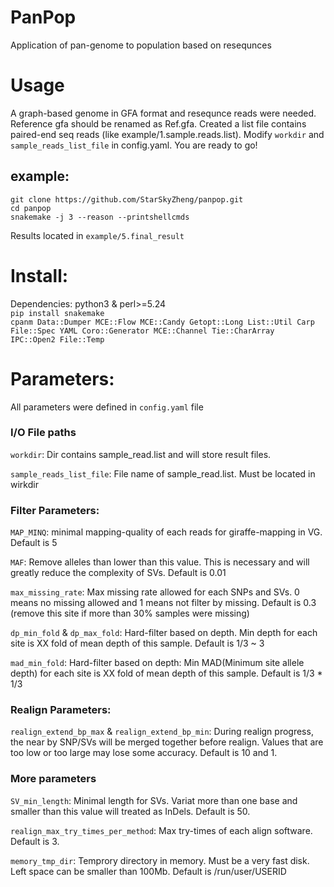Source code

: # PanPop
  Application of pan-genome to population based on resequnces

# Usage
  A graph-based genome in GFA format and resequnce reads were needed. 
  Reference gfa should be renamed as Ref.gfa.
  Created a list file contains paired-end seq reads (like example/1.sample.reads.list).
  Modify `workdir` and `sample_reads_list_file` in config.yaml.
  You are ready to go!
## example:
    git clone https://github.com/StarSkyZheng/panpop.git
    cd panpop
    snakemake -j 3 --reason --printshellcmds
  Results located in `example/5.final_result`
 
# Install:
  Dependencies: python3 & perl>=5.24   
    `pip install snakemake`  
    `cpanm Data::Dumper MCE::Flow MCE::Candy Getopt::Long List::Util Carp  File::Spec YAML Coro::Generator MCE::Channel Tie::CharArray  IPC::Open2 File::Temp`  
  
  
# Parameters:
All parameters were defined in `config.yaml` file  
### I/O File paths
`workdir`: Dir contains sample_read.list and will store result files.

`sample_reads_list_file`: File name of sample_read.list. Must be located in wirkdir

### Filter Parameters:
  `MAP_MINQ`: minimal mapping-quality of each reads for giraffe-mapping in VG. Default is 5  

  `MAF`: Remove alleles than lower than this value. This is necessary and will greatly reduce the complexity of SVs. Default is 0.01  

  `max_missing_rate`: Max missing rate allowed for each SNPs and SVs. 0 means no missing allowed and 1 means not filter by missing. Default is 0.3 (remove this site if more than 30% samples were missing)  

  `dp_min_fold` & `dp_max_fold`: Hard-filter based on depth. Min depth for each site is XX fold of mean depth of this sample. Default is 1/3 ~ 3  

  `mad_min_fold`: Hard-filter based on depth: Min MAD(Minimum site allele depth) for each site is XX fold of mean depth of this sample. Default is 1/3 * 1/3  

### Realign Parameters:
  `realign_extend_bp_max` & `realign_extend_bp_min`: During realign progress, the near by SNP/SVs will be merged together before realign. Values that are too low or too large may lose some accuracy. Default is 10 and 1.  

### More parameters
  `SV_min_length`: Minimal length for SVs. Variat more than one base and smaller than this value will treated as InDels. Default is 50.  
  
  `realign_max_try_times_per_method`: Max try-times of each align software. Default is 3.  

  `memory_tmp_dir`: Temprory directory in memory. Must be a very fast disk. Left space can be smaller than 100Mb. Default is /run/user/USERID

ASSIGNMENT —
Search the preceding listing for the word "smaller" and pull out every line that holds it.

TASK RESULT —
  `SV_min_length`: Minimal length for SVs. Variat more than one base and smaller than this value will treated as InDels. Default is 50.  
  `memory_tmp_dir`: Temprory directory in memory. Must be a very fast disk. Left space can be smaller than 100Mb. Default is /run/user/USERID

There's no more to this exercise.